A Movement of prayer of grandparents for their grandchildren is a form of prayer both for us and the children and their needs. It can be time of prayer and sharing spent alone or with other grandparents and concludes with the gift of a blessing from those who love them.   

A simple MOVEMENT OF PRAYER OF GRANDPARENTS FOR GRANDCHILDREN

We know how grandparents are seriously concerned about their grandchildren, young and older. They are often close but also often find it difficult to understand one another. Older people may have more time and a greater desire for a deeper prayer life. They also feel helpless and no longer useful in life. This movements can help grandparents to recognise the important contribution they can still make in the lives of their families no matter how far away. There is no formal structure or procedure but it is nice to be able to share with others and form a group for mutual support. Specific Bible passages can be used or the reading for the day. A valuable part of this movement is to strengthen our relationship with God and with our grandchildren through the awareness that is created and the love than can blossom.

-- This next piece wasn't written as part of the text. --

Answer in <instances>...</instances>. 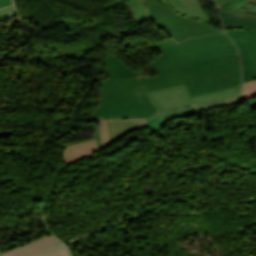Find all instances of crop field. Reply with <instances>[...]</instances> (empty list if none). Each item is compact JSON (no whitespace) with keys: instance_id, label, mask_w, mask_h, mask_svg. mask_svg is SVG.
<instances>
[{"instance_id":"1","label":"crop field","mask_w":256,"mask_h":256,"mask_svg":"<svg viewBox=\"0 0 256 256\" xmlns=\"http://www.w3.org/2000/svg\"><path fill=\"white\" fill-rule=\"evenodd\" d=\"M161 54L145 77L122 60L105 58L108 78L100 81L101 103L92 117L149 118L155 106L145 92L185 83L191 96L241 84L237 51L225 33L195 37L177 44L171 38L152 45Z\"/></svg>"},{"instance_id":"2","label":"crop field","mask_w":256,"mask_h":256,"mask_svg":"<svg viewBox=\"0 0 256 256\" xmlns=\"http://www.w3.org/2000/svg\"><path fill=\"white\" fill-rule=\"evenodd\" d=\"M127 4L137 24L152 18L177 43L195 36L223 32L199 20L182 17L166 0H133Z\"/></svg>"},{"instance_id":"3","label":"crop field","mask_w":256,"mask_h":256,"mask_svg":"<svg viewBox=\"0 0 256 256\" xmlns=\"http://www.w3.org/2000/svg\"><path fill=\"white\" fill-rule=\"evenodd\" d=\"M218 11L227 33L241 52L243 83L256 79V21Z\"/></svg>"},{"instance_id":"4","label":"crop field","mask_w":256,"mask_h":256,"mask_svg":"<svg viewBox=\"0 0 256 256\" xmlns=\"http://www.w3.org/2000/svg\"><path fill=\"white\" fill-rule=\"evenodd\" d=\"M240 89L241 85L217 92L190 97L185 85L182 84L174 87L148 92L147 95L149 96L156 110L158 112H161L169 109L179 108L231 96L238 93Z\"/></svg>"},{"instance_id":"5","label":"crop field","mask_w":256,"mask_h":256,"mask_svg":"<svg viewBox=\"0 0 256 256\" xmlns=\"http://www.w3.org/2000/svg\"><path fill=\"white\" fill-rule=\"evenodd\" d=\"M170 5L183 16H189L202 20L204 22H212L204 13L201 0H167Z\"/></svg>"},{"instance_id":"6","label":"crop field","mask_w":256,"mask_h":256,"mask_svg":"<svg viewBox=\"0 0 256 256\" xmlns=\"http://www.w3.org/2000/svg\"><path fill=\"white\" fill-rule=\"evenodd\" d=\"M147 119H107L110 140L113 141L124 133L141 126Z\"/></svg>"},{"instance_id":"7","label":"crop field","mask_w":256,"mask_h":256,"mask_svg":"<svg viewBox=\"0 0 256 256\" xmlns=\"http://www.w3.org/2000/svg\"><path fill=\"white\" fill-rule=\"evenodd\" d=\"M218 7L242 16L256 19V0H229Z\"/></svg>"},{"instance_id":"8","label":"crop field","mask_w":256,"mask_h":256,"mask_svg":"<svg viewBox=\"0 0 256 256\" xmlns=\"http://www.w3.org/2000/svg\"><path fill=\"white\" fill-rule=\"evenodd\" d=\"M97 151L96 141L91 140L78 145L67 147L64 153L65 163L76 161L86 155Z\"/></svg>"},{"instance_id":"9","label":"crop field","mask_w":256,"mask_h":256,"mask_svg":"<svg viewBox=\"0 0 256 256\" xmlns=\"http://www.w3.org/2000/svg\"><path fill=\"white\" fill-rule=\"evenodd\" d=\"M20 256H70L65 247L59 242H55L46 247L28 252Z\"/></svg>"},{"instance_id":"10","label":"crop field","mask_w":256,"mask_h":256,"mask_svg":"<svg viewBox=\"0 0 256 256\" xmlns=\"http://www.w3.org/2000/svg\"><path fill=\"white\" fill-rule=\"evenodd\" d=\"M57 241V239H55L52 235L47 236L45 238L39 239L37 241L31 242L29 244H26L24 246H21L15 250H12L10 252L7 253H3L2 256H18L20 254L26 253L28 251L46 246L50 243H53Z\"/></svg>"},{"instance_id":"11","label":"crop field","mask_w":256,"mask_h":256,"mask_svg":"<svg viewBox=\"0 0 256 256\" xmlns=\"http://www.w3.org/2000/svg\"><path fill=\"white\" fill-rule=\"evenodd\" d=\"M192 115H196L194 107L160 113L156 116L151 117L150 119L161 120V119L186 117V116H192Z\"/></svg>"},{"instance_id":"12","label":"crop field","mask_w":256,"mask_h":256,"mask_svg":"<svg viewBox=\"0 0 256 256\" xmlns=\"http://www.w3.org/2000/svg\"><path fill=\"white\" fill-rule=\"evenodd\" d=\"M243 100H244V98H243L242 94L240 93L238 96L223 99V100H219V101H215V102H211V103L202 104V105H199V106H195V108H196L197 112H199V111L209 109V108H212V107H218V106H224V105L239 103Z\"/></svg>"},{"instance_id":"13","label":"crop field","mask_w":256,"mask_h":256,"mask_svg":"<svg viewBox=\"0 0 256 256\" xmlns=\"http://www.w3.org/2000/svg\"><path fill=\"white\" fill-rule=\"evenodd\" d=\"M241 92L245 99L256 96V80L244 83L243 90Z\"/></svg>"},{"instance_id":"14","label":"crop field","mask_w":256,"mask_h":256,"mask_svg":"<svg viewBox=\"0 0 256 256\" xmlns=\"http://www.w3.org/2000/svg\"><path fill=\"white\" fill-rule=\"evenodd\" d=\"M170 120H161V121H155V120H149L144 126L142 127H148L151 128L148 134L155 132L161 128H163Z\"/></svg>"},{"instance_id":"15","label":"crop field","mask_w":256,"mask_h":256,"mask_svg":"<svg viewBox=\"0 0 256 256\" xmlns=\"http://www.w3.org/2000/svg\"><path fill=\"white\" fill-rule=\"evenodd\" d=\"M100 125H101V134H102V143H103V146H106L108 143H110L106 120H100Z\"/></svg>"},{"instance_id":"16","label":"crop field","mask_w":256,"mask_h":256,"mask_svg":"<svg viewBox=\"0 0 256 256\" xmlns=\"http://www.w3.org/2000/svg\"><path fill=\"white\" fill-rule=\"evenodd\" d=\"M13 15H14V12H13L12 6L0 10V19L10 17Z\"/></svg>"},{"instance_id":"17","label":"crop field","mask_w":256,"mask_h":256,"mask_svg":"<svg viewBox=\"0 0 256 256\" xmlns=\"http://www.w3.org/2000/svg\"><path fill=\"white\" fill-rule=\"evenodd\" d=\"M11 1L10 0H0V8L11 5Z\"/></svg>"},{"instance_id":"18","label":"crop field","mask_w":256,"mask_h":256,"mask_svg":"<svg viewBox=\"0 0 256 256\" xmlns=\"http://www.w3.org/2000/svg\"><path fill=\"white\" fill-rule=\"evenodd\" d=\"M216 5L225 2L226 0H212Z\"/></svg>"},{"instance_id":"19","label":"crop field","mask_w":256,"mask_h":256,"mask_svg":"<svg viewBox=\"0 0 256 256\" xmlns=\"http://www.w3.org/2000/svg\"><path fill=\"white\" fill-rule=\"evenodd\" d=\"M250 106H251V108L256 107V100H254V101L250 102Z\"/></svg>"},{"instance_id":"20","label":"crop field","mask_w":256,"mask_h":256,"mask_svg":"<svg viewBox=\"0 0 256 256\" xmlns=\"http://www.w3.org/2000/svg\"><path fill=\"white\" fill-rule=\"evenodd\" d=\"M0 256H1V253H0Z\"/></svg>"}]
</instances>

Step 1. Bring to mind each of your grandchildren and reflect on their special qualities and their needs. Put up their photographs or other mementoes, share with any others present.

Step 2. Select and read and share on a scripture passage. What is God saying to me?

Step 3. Pray the Grandparents Prayer. Add any special prayers.

Grandparents’ prayer :

Heavenly Father, I give you praise and thanks for the great gift of life you have given to me. With wonder and awe I acknowledge that through my life you granted life to my children and they in turn became the parents of my grandchildren. The world in which they live is different from my world and sometimes we do not understand each other. We need your gifts of acceptance and forgiveness so that we can be at peace. We need your gifts of love and joy so that together we may live your plan for our family and all the families of the world. We ask you to grant us these gifts in Jesus’ name. Amen.